Personal information
- Date of birth: 15 December 1991 (age 34)
- Place of birth: Kilkenny, Ireland
- Height: 5 ft 10 in (1.78 m)
- Position: Midfielder

Team information
- Current team: Boston United

Youth career
- 0000–2008: Kilkenny City
- 2008–2012: Hull City

Senior career*
- Years: Team / Apps / (Gls)
- 2012–2013: Alfreton Town / 0 / (0)
- 2013–2014: Drogheda United / 31 / (5)
- 2015–2016: Cork City / 38 / (3)
- 2017: Galway United / 27 / (6)
- 2018: Waterford / 30 / (5)
- 2019–2022: Hartlepool United / 95 / (20)
- 2022–2024: Grimsby Town / 88 / (11)
- 2024–2026: Crawley Town / 35 / (1)
- 2026: Hartlepool United / 6 / (0)
- 2026–: Boston United / 0 / (0)

= Gavan Holohan =

Irish footballer

Gavan Holohan (born 15 December 1991) is an Irish professional footballer who plays as a midfielder for National League club Boston United.
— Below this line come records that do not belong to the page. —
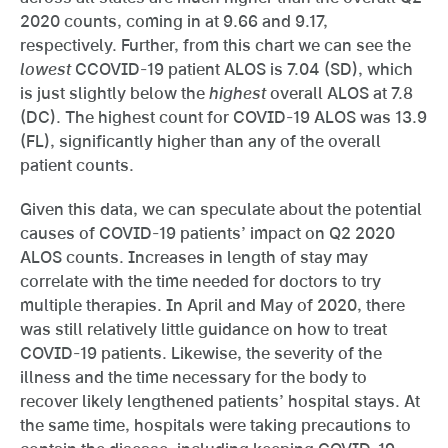
2020 counts, coming in at 9.66 and 9.17,
respectively. Further, from this chart we can see the
lowest
CCOVID-19 patient ALOS is 7.04 (SD), which
is just slightly below the
highest
overall ALOS at 7.8
(DC). The highest count for COVID-19 ALOS was 13.9
(FL), significantly higher than any of the overall
patient counts.
Given this data, we can speculate about the potential
causes of COVID-19 patients’ impact on Q2 2020
ALOS counts. Increases in length of stay may
correlate with the time needed for doctors to try
multiple therapies. In April and May of 2020, there
was still relatively little guidance on how to treat
COVID-19 patients. Likewise, the severity of the
illness and the time necessary for the body to
recover likely lengthened patients’ hospital stays. At
the same time, hospitals were taking precautions to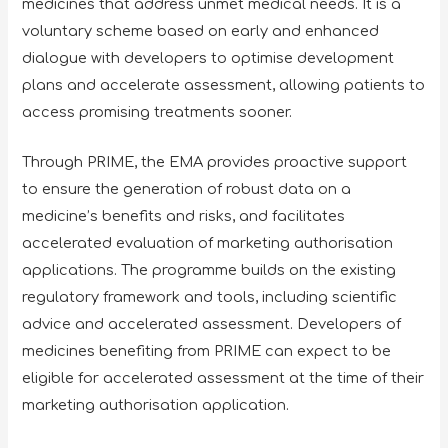
medicines that address unmet medical needs. It is a
voluntary scheme based on early and enhanced
dialogue with developers to optimise development
plans and accelerate assessment, allowing patients to
access promising treatments sooner.
Through PRIME, the EMA provides proactive support
to ensure the generation of robust data on a
medicine’s benefits and risks, and facilitates
accelerated evaluation of marketing authorisation
applications. The programme builds on the existing
regulatory framework and tools, including scientific
advice and accelerated assessment. Developers of
medicines benefiting from PRIME can expect to be
eligible for accelerated assessment at the time of their
marketing authorisation application.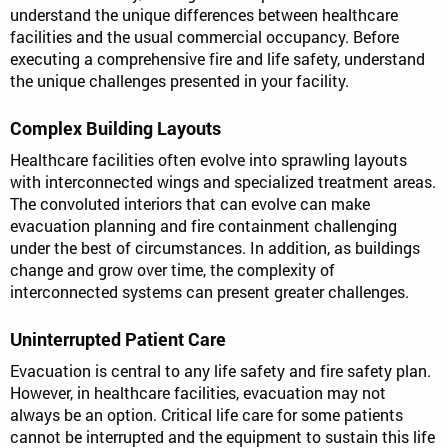
understand the unique differences between healthcare
facilities and the usual commercial occupancy. Before
executing a comprehensive fire and life safety, understand
the unique challenges presented in your facility.
Complex Building Layouts
Healthcare facilities often evolve into sprawling layouts
with interconnected wings and specialized treatment areas.
The convoluted interiors that can evolve can make
evacuation planning and fire containment challenging
under the best of circumstances. In addition, as buildings
change and grow over time, the complexity of
interconnected systems can present greater challenges.
Uninterrupted Patient Care
Evacuation is central to any life safety and fire safety plan.
However, in healthcare facilities, evacuation may not
always be an option. Critical life care for some patients
cannot be interrupted and the equipment to sustain this life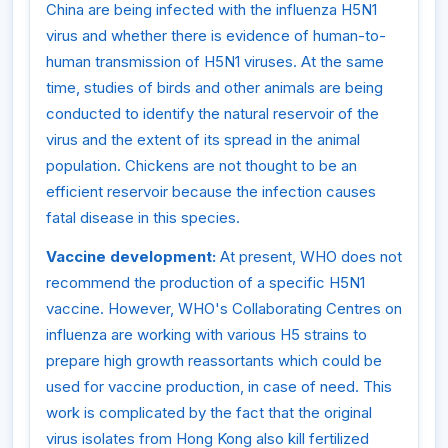
China are being infected with the influenza H5N1
virus and whether there is evidence of human-to-
human transmission of H5N1 viruses. At the same
time, studies of birds and other animals are being
conducted to identify the natural reservoir of the
virus and the extent of its spread in the animal
population. Chickens are not thought to be an
efficient reservoir because the infection causes
fatal disease in this species.
Vaccine development:
At present, WHO does not
recommend the production of a specific H5N1
vaccine. However, WHO's Collaborating Centres on
influenza are working with various H5 strains to
prepare high growth reassortants which could be
used for vaccine production, in case of need. This
work is complicated by the fact that the original
virus isolates from Hong Kong also kill fertilized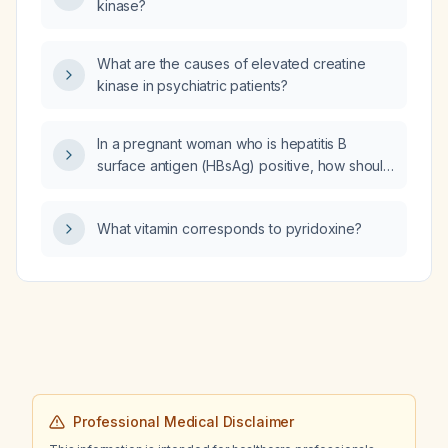
kinase?
What are the causes of elevated creatine
kinase in psychiatric patients?
In a pregnant woman who is hepatitis B
surface antigen (HBsAg) positive, how should
she be managed, including treatment
guidelines, follow‑up timing, and delivery
What vitamin corresponds to pyridoxine?
recommendations?
Professional Medical Disclaimer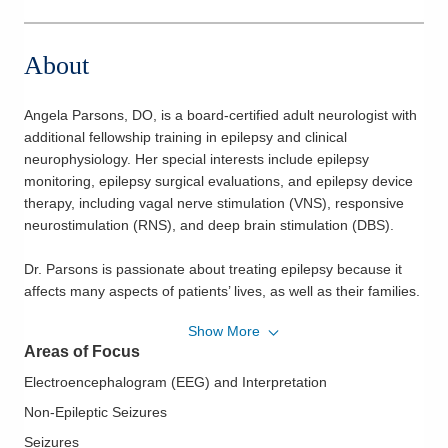
About
Angela Parsons, DO, is a board-certified adult neurologist with
additional fellowship training in epilepsy and clinical
neurophysiology. Her special interests include epilepsy
monitoring, epilepsy surgical evaluations, and epilepsy device
therapy, including vagal nerve stimulation (VNS), responsive
neurostimulation (RNS), and deep brain stimulation (DBS).
Dr. Parsons is passionate about treating epilepsy because it
affects many aspects of patients’ lives, as well as their families.
Her holistic approach to care helps her patients discover the
Show More
most appropriate therapy to reduce or eliminate seizures and
Areas of Focus
maximize their quality of life.
Electroencephalogram (EEG) and Interpretation
Dr. Parsons received her medical degree from the Chicago
Non-Epileptic Seizures
College of Osteopathic Medicine at Midwestern University. She
Seizures
completed her neurology residency and fellowship training in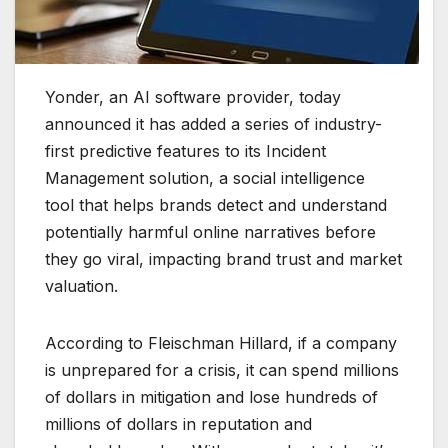
Yonder, an AI software provider, today
announced it has added a series of industry-
first predictive features to its Incident
Management solution, a social intelligence
tool that helps brands detect and understand
potentially harmful online narratives before
they go viral, impacting brand trust and market
valuation.
According to Fleischman Hillard, if a company
is unprepared for a crisis, it can spend millions
of dollars in mitigation and lose hundreds of
millions of dollars in reputation and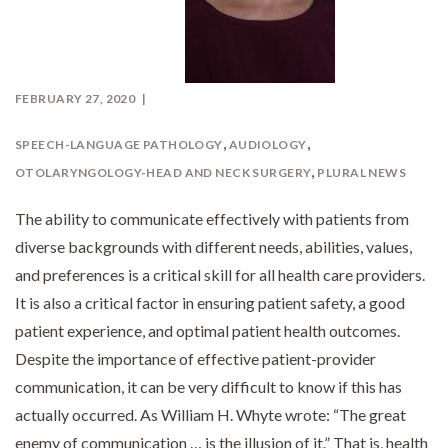
FEBRUARY 27, 2020
,
,
SPEECH-LANGUAGE PATHOLOGY
AUDIOLOGY
,
OTOLARYNGOLOGY-HEAD AND NECK SURGERY
PLURAL NEWS
The ability to communicate effectively with patients from
diverse backgrounds with different needs, abilities, values,
and preferences is a critical skill for all health care providers.
It is also a critical factor in ensuring patient safety, a good
patient experience, and optimal patient health outcomes.
Despite the importance of effective patient-provider
communication, it can be very difficult to know if this has
actually occurred. As William H. Whyte wrote: “The great
enemy of communication … is the illusion of it.” That is, health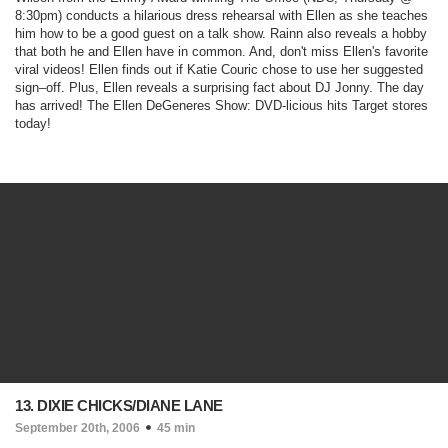
8:30pm)
conducts a hilarious dress rehearsal with Ellen as she teaches
him how to be a good guest on a talk show. Rainn also reveals a hobby
that both he and Ellen have in common. And, don't miss Ellen's favorite
viral videos! Ellen finds out if Katie Couric chose to use her suggested
sign–off. Plus, Ellen reveals a surprising fact about DJ Jonny. The day
has arrived! The Ellen DeGeneres Show: DVD-licious hits Target stores
today!
13. DIXIE CHICKS/DIANE LANE
September 20th, 2006
45 min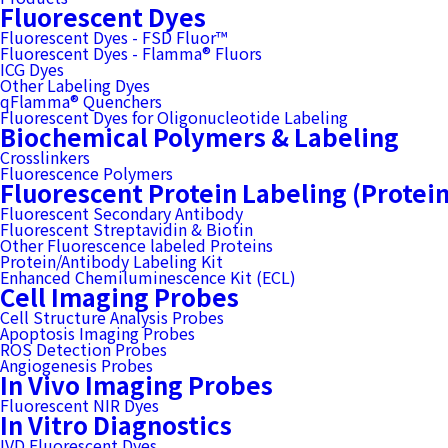
Fluorescent Dyes
Fluorescent Dyes - FSD Fluor™
Fluorescent Dyes - Flamma® Fluors
ICG Dyes
Other Labeling Dyes
qFlamma® Quenchers
Fluorescent Dyes for Oligonucleotide Labeling
Biochemical Polymers & Labeling
Crosslinkers
Fluorescence Polymers
Fluorescent Protein Labeling (Protei
Fluorescent Secondary Antibody
Fluorescent Streptavidin & Biotin
Other Fluorescence labeled Proteins
Protein/Antibody Labeling Kit
Enhanced Chemiluminescence Kit (ECL)
Cell Imaging Probes
Cell Structure Analysis Probes
Apoptosis Imaging Probes
ROS Detection Probes
Angiogenesis Probes
In Vivo Imaging Probes
Fluorescent NIR Dyes
In Vitro Diagnostics
IVD Fluorescent Dyes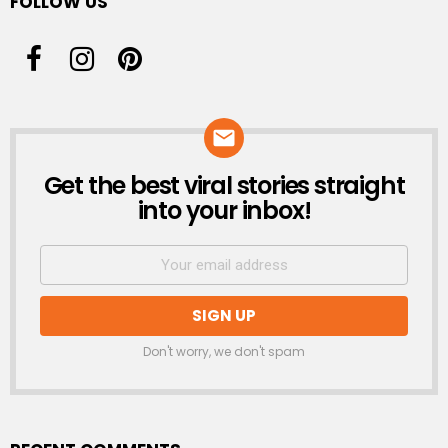
FOLLOW US
Get the best viral stories straight
NEWSLETTER
into your inbox!
Don't worry, we don't spam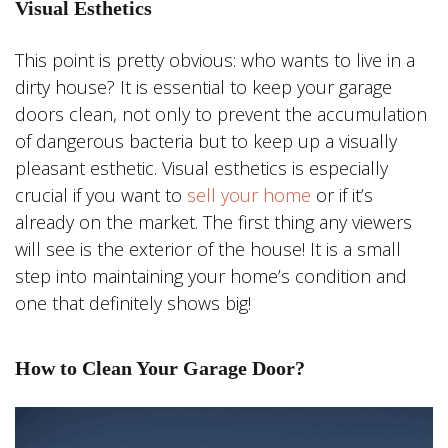
Visual Esthetics
This point is pretty obvious: who wants to live in a
dirty house? It is essential to keep your garage
doors clean, not only to prevent the accumulation
of dangerous bacteria but to keep up a visually
pleasant esthetic. Visual esthetics is especially
crucial if you want to
sell your home
or if it’s
already on the market. The first thing any viewers
will see is the exterior of the house! It is a small
step into maintaining your home’s condition and
one that definitely shows big!
How to Clean Your Garage Door?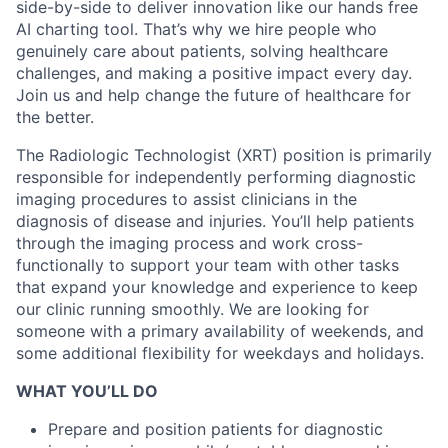
side-by-side to deliver innovation like our hands free
AI charting tool. That’s why we hire people who
genuinely care about patients, solving healthcare
challenges, and making a positive impact every day.
Join us and help change the future of healthcare for
the better.
The Radiologic Technologist (XRT) position is primarily
responsible for independently performing diagnostic
imaging procedures to assist clinicians in the
diagnosis of disease and injuries. You’ll help patients
through the imaging process and work cross-
functionally to support your team with other tasks
that expand your knowledge and experience to keep
our clinic running smoothly.
We are looking for
someone with a primary availability of weekends, and
some additional flexibility for weekdays and holidays.
WHAT YOU’LL DO
Prepare and position patients for diagnostic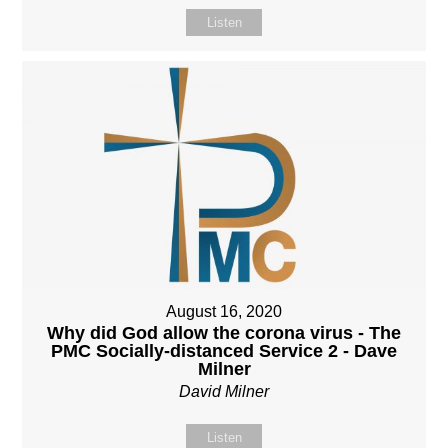
Listen
August 16, 2020
Why did God allow the corona virus - The
PMC Socially-distanced Service 2 - Dave
Milner
David Milner
Listen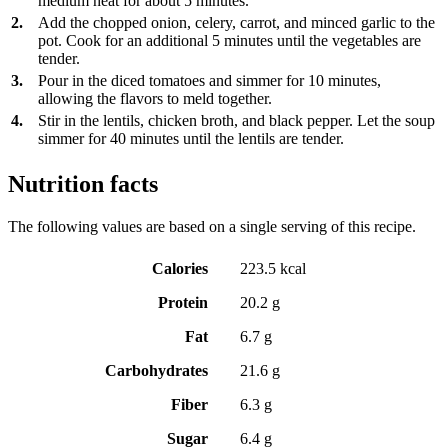
medium heat for about 5 minutes.
2.
Add the chopped onion, celery, carrot, and minced garlic to the
pot. Cook for an additional 5 minutes until the vegetables are
tender.
3.
Pour in the diced tomatoes and simmer for 10 minutes,
allowing the flavors to meld together.
4.
Stir in the lentils, chicken broth, and black pepper. Let the soup
simmer for 40 minutes until the lentils are tender.
Nutrition facts
The following values are based on a single serving of this recipe.
Calories
223.5 kcal
Protein
20.2 g
Fat
6.7 g
Carbohydrates
21.6 g
Fiber
6.3 g
Sugar
6.4 g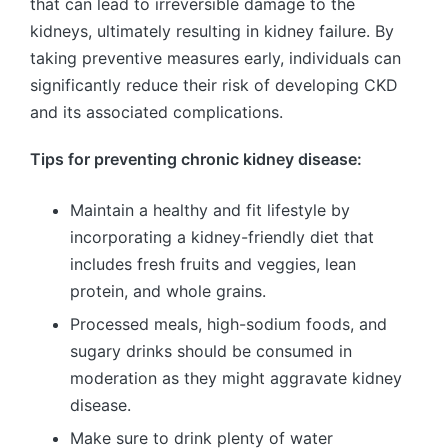
that can lead to irreversible damage to the
kidneys, ultimately resulting in kidney failure. By
taking preventive measures early, individuals can
significantly reduce their risk of developing CKD
and its associated complications.
Tips for preventing chronic kidney disease:
Maintain a healthy and fit lifestyle by
incorporating a kidney-friendly diet that
includes fresh fruits and veggies, lean
protein, and whole grains.
Processed meals, high-sodium foods, and
sugary drinks should be consumed in
moderation as they might aggravate kidney
disease.
Make sure to drink plenty of water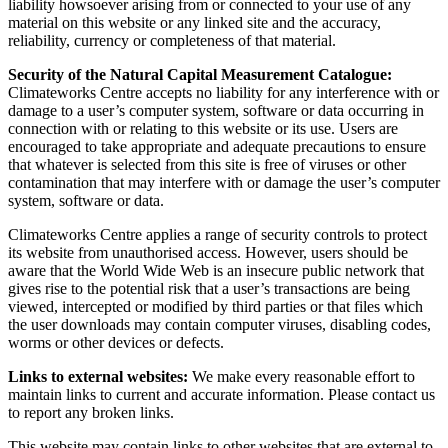
liability howsoever arising from or connected to your use of any
material on this website or any linked site and the accuracy,
reliability, currency or completeness of that material.
Security of the Natural Capital Measurement Catalogue:
Climateworks Centre accepts no liability for any interference with or
damage to a user’s computer system, software or data occurring in
connection with or relating to this website or its use. Users are
encouraged to take appropriate and adequate precautions to ensure
that whatever is selected from this site is free of viruses or other
contamination that may interfere with or damage the user’s computer
system, software or data.
Climateworks Centre applies a range of security controls to protect
its website from unauthorised access. However, users should be
aware that the World Wide Web is an insecure public network that
gives rise to the potential risk that a user’s transactions are being
viewed, intercepted or modified by third parties or that files which
the user downloads may contain computer viruses, disabling codes,
worms or other devices or defects.
Links to external websites:
We make every reasonable effort to
maintain links to current and accurate information. Please contact us
to report any broken links.
This website may contain links to other websites that are external to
Beginning his career as a youngster with Hull City, Holohan returned to his native Ireland where he featured for League of Ireland sides Drogheda United, Cork City, Galway United and Waterford. He joined Hartlepool United in 2019 and in 2021 he was part of their side that won promotion back to the Football League. He repeated the success the following season with Grimsby Town. After leaving Grimsby in 2024, Holohan joined newly promoted EFL League One side Crawley Town who he spent two years with before re-joining Hartlepool United. He was released by Hartlepool in 2026, signing for Boston United.

==History==
===Hull City===
Holohan came through the ranks with Kilkenny City in his native Ireland and was picked up by Hull City in 2008. He went on to spend the next four years with the Tigers but failed to make an appearance, only making the bench once for an FA Cup tie against Wigan Athletic.

===Alfreton Town===
Holohan was signed by Alfreton Town in 2012 following his release from Hull. He also trialled with Carlisle United and Hibernian.

===Drogheda United===
After being released by Alfreton, Holohan signed for League of Ireland side Drogheda United. Holohan enjoyed a successful campaign in the 2014 season, scoring 8 goals in 32 games and winning the supporters' player of the year award. He helped Drogheda progress to the quarter-finals of the FAI Cup by scoring 3 goals in 3 games but was one of three Drogheda players sent off in their exit against the eventual champions Derry City.

===Cork City===
In November 2014, Holohan left to sign for Cork City. During his two years at Cork, Holohan won the FAI Cup in 2016 and scored in the President of Ireland's Cup final to help his side win 2–0.

===Galway United===
Holohan later joined Galway United and scored his first career hat trick in a 4–1 win over his former side Drogheda United.

===Waterford===
After suffering relegation with Galway United, Holohan signed for Waterford following their promotion to the top flight. He helped the club finish fourth and while this would have qualified the club for the Europa League first qualifying round, Waterford were ruled by UEFA to have not passed the "three-year rule" as the club were reformed in 2016.

===Hartlepool United===
Holohan signed with English National League club Hartlepool United on a short-term contract in 2019. Having had to wait for international clearance before being able to play, Holohan eventually broke into the first team and scored his first goal in English football in a 1–1 draw against Aldershot Town in April 2019, an equaliser which ultimately relegated his opponents. Holohan impressed in the seven games that he played and did enough to earn an extended contract.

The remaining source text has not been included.